Les dirigeants des grands pays
de la planète, "amis" de tous ces dictateurs il y a encore
quelques jours, finissent par les lâcher, et il est
réjouissant de voir à quel point leur tête reflète la frousse
que leur procure l’éveil des peuples...
Il est bien évident que
l'hypocrisie avec laquelle tout ce beau monde affirme
maintenant, la main sur le cœur, être du côté du peuple, ne
peut cacher le fait que tous s'agitent dans l'ombre afin que
le départ des dirigeants les plus haïs ne ruine pas
l'essentiel : le maintien des États, et à travers eux, des
conditions qui assurent aux multinationales de pouvoir
continuer à pressurer les travailleurs de ces pays.
Mais pour cela, ils se
heurtent aux exigences de démocratie, de liberté, de justice
sociale des travailleurs et de jeunes qui ne pourront se
contenter de voir les dictatures qu'ils ont chassées au prix
de leur sang remplacées par des gouvernements qui n'auront de
démocratique que le nom et dont la première des préoccupations
sera le retour de l'ordre propice à l'exploitation de la jeune
classe ouvrière du monde arabe par les multinationales des
pays impérialistes.
La révolution, fruit de la
mondialisation impérialiste
Car ce n'est pas seulement le
ras-le-bol de ces trente ans de chape de plomb, de répression
politique et de censure qui pousse les populations du monde
arabe sur le terrain de la révolution. C'est aussi parce que
la situation sociale y est devenue insupportable, malgré les
discours de ceux qui voient dans ces pays des exemples de
développement.
Ainsi, Strauss Khan félicitait
il y a peu Ben Ali pour le développement économique harmonieux
de la Tunisie, qui reste d'ailleurs, selon le sommet de Davos,
"dans le peloton de tête de la compétitivité mondiale"...
L'Égypte, avec des salaires 4 fois inférieurs à ceux de la
Turquie, est inondée de capitaux étrangers en quête de main
d'œuvre bon marché.
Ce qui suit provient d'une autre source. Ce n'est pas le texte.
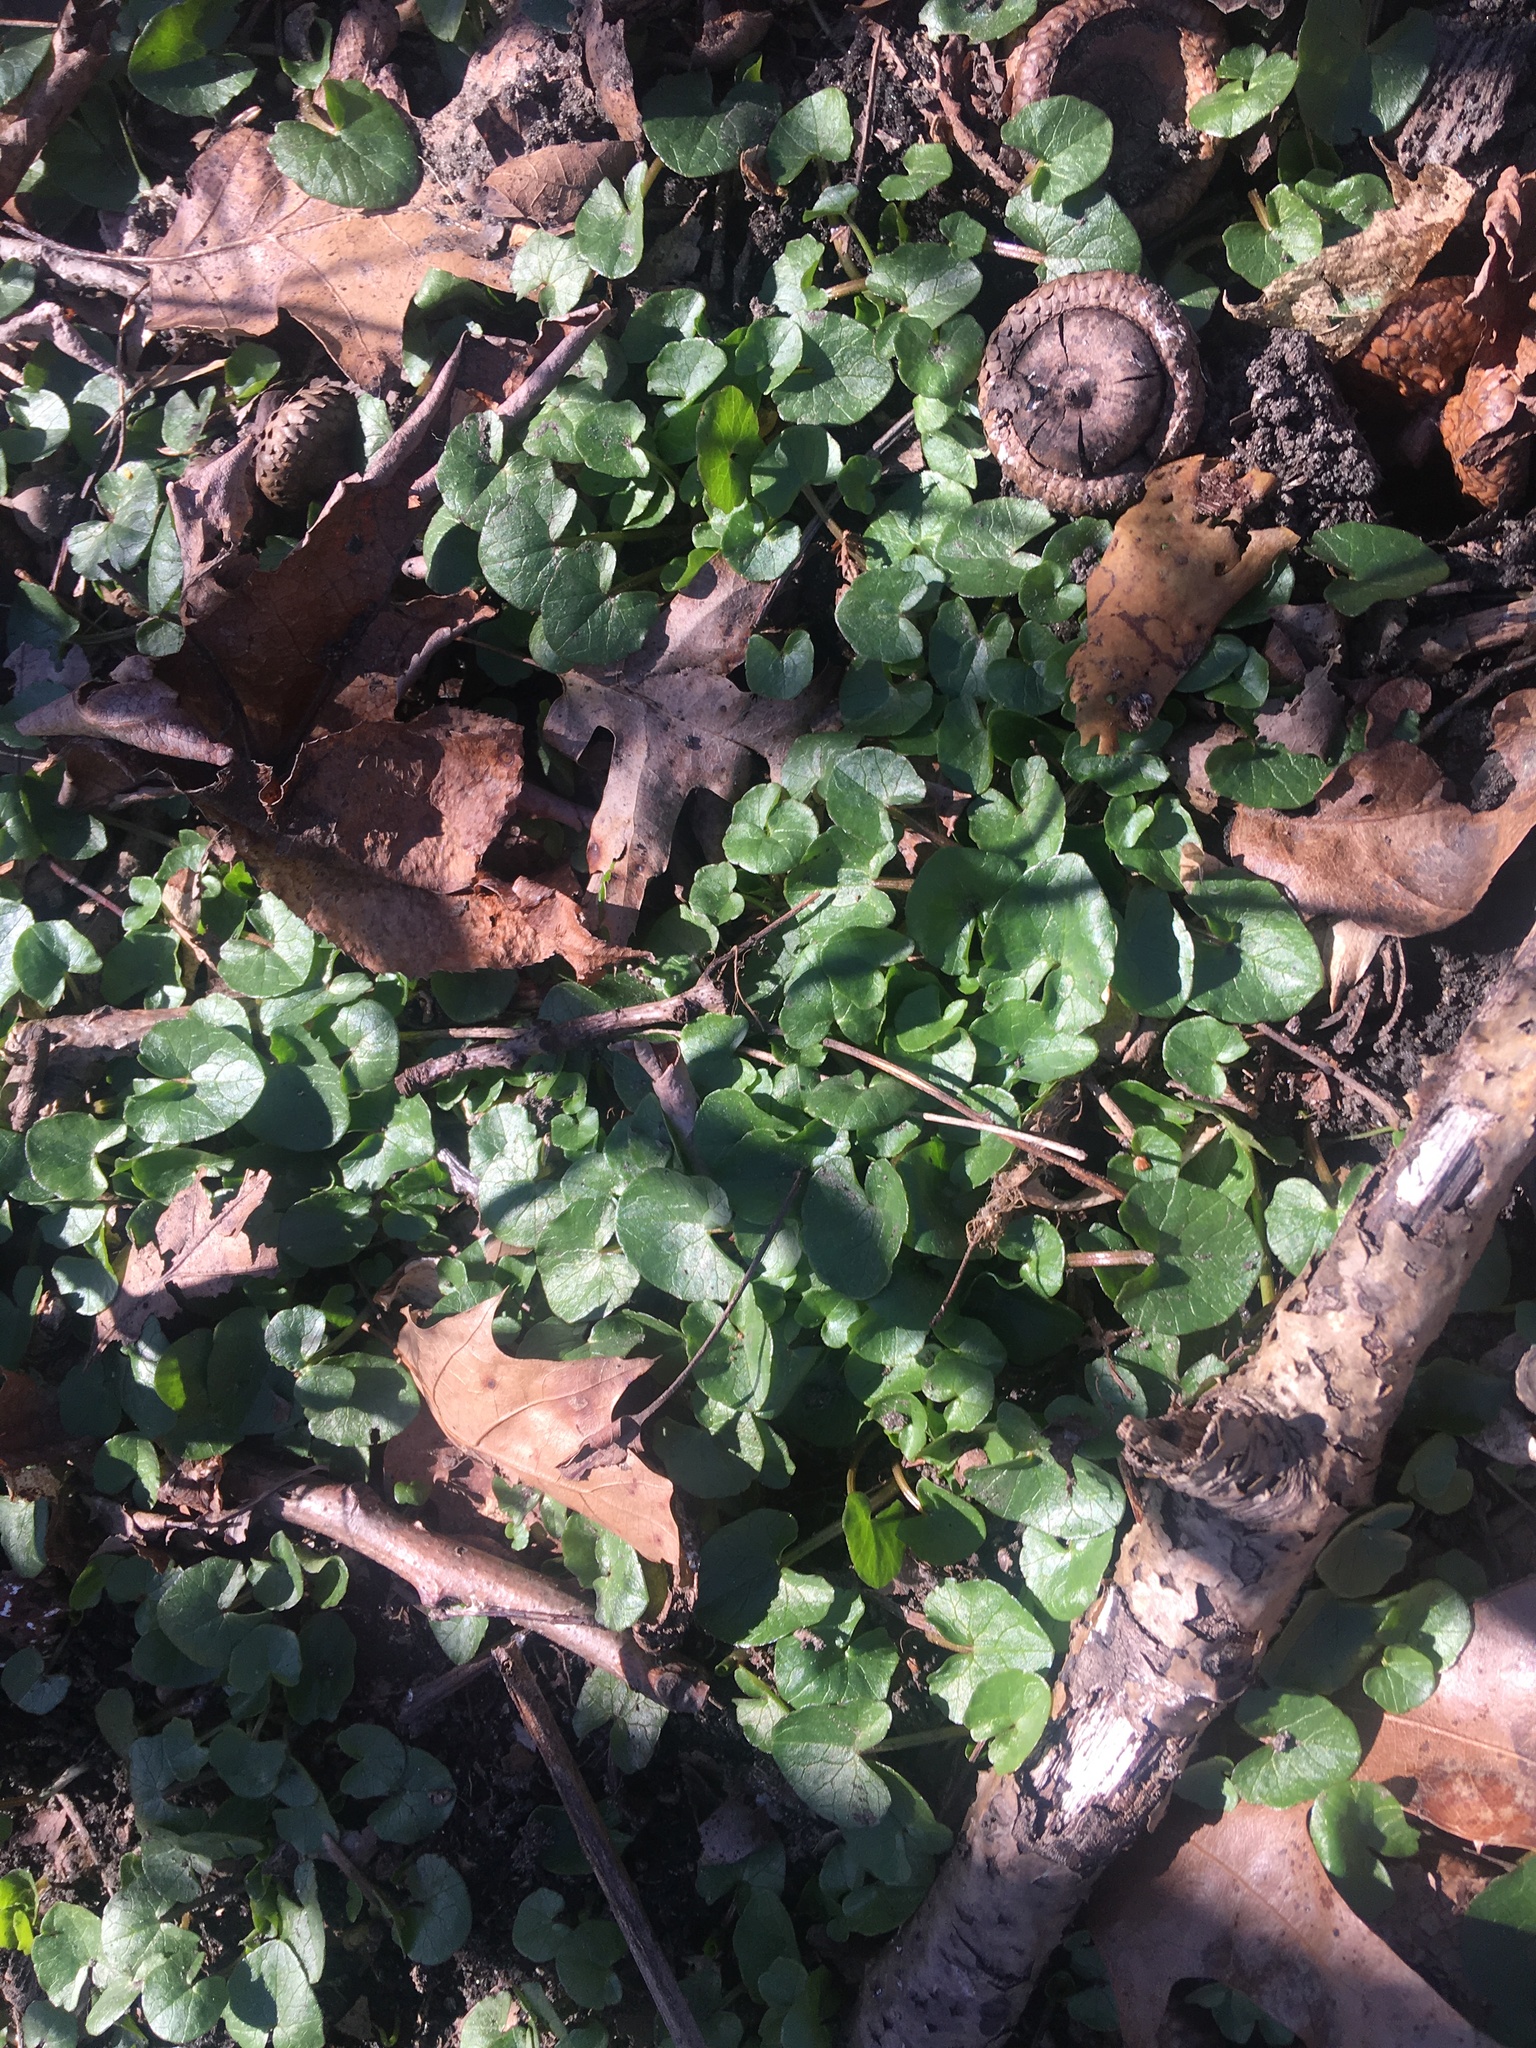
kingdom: Plantae
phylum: Tracheophyta
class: Magnoliopsida
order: Ranunculales
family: Ranunculaceae
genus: Ficaria
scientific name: Ficaria verna
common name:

La masse de ces capitaux -dont la France
est le second pays d'origine après les USA- a été multipliée
par 10 en 10 ans. L'Égypte, avec 7 % de croissance, y a gagné
d'accéder au grade de "pays émergent"...
Mais, écrit un journaliste des
Échos, "il s'agit là d'arbres qui cachent la forêt d'un
sous-développement criant. Le SMIC, revalorisé par les
autorités à l'équivalent de 50 euros juste avant les
législatives de l'automne dernier après une génération
entière de stagnation, permet de s'acheter 5 kg de viande
par mois en tout et pour tout. Un tiers des adultes sont
illettrés. Environ 40 % de la population vit avec moins de
2 dollars par jour. Une famille égyptienne sur cinq vit dans
des taudis, sans eau ni électricité, et la majorité des
familles nombreuses (4,5 enfants par femme en moyenne) vit
dans des appartements minuscules où on se relaie pour
dormir. Le chômage est endémique, notamment chez ces moins
de 30 ans qui constituent presque les deux tiers de la
population. Nombre de jeunes gens diplômés d'universités
réputées, survivent grâce à des petits boulots dans le
secteur informel. Les coupures d'électricité sont
fréquentes, l'adduction d'eau aléatoire, les transports
publics sous-dimensionnés et les services de santé en piteux
état. Bref, la majorité des Égyptiens n'a pas récolté les
fruits de la croissance, même s'il faut reconnaître que la
plupart ont accès aujourd'hui à des services (téléphone
portable, petite automobile, télévision satellite,
équipements agricoles pour les paysans) inaccessibles il y a
seulement dix ans. "
La Tunisie, l'Égypte, comme
bien d'autres pays de cette région du monde, ont constitué et
constituent toujours des destinations de prédilection pour les
"investisseurs" étrangers. L'existence d'une multitude de
paysans pauvres, vivant dans les pires conditions, a fourni
aux entreprises qui se sont installées sur place un réservoir
de main d'œuvre d'autant moins exigeante sur les salaires que
le pouvoir interdisait toute forme de contestation sociale.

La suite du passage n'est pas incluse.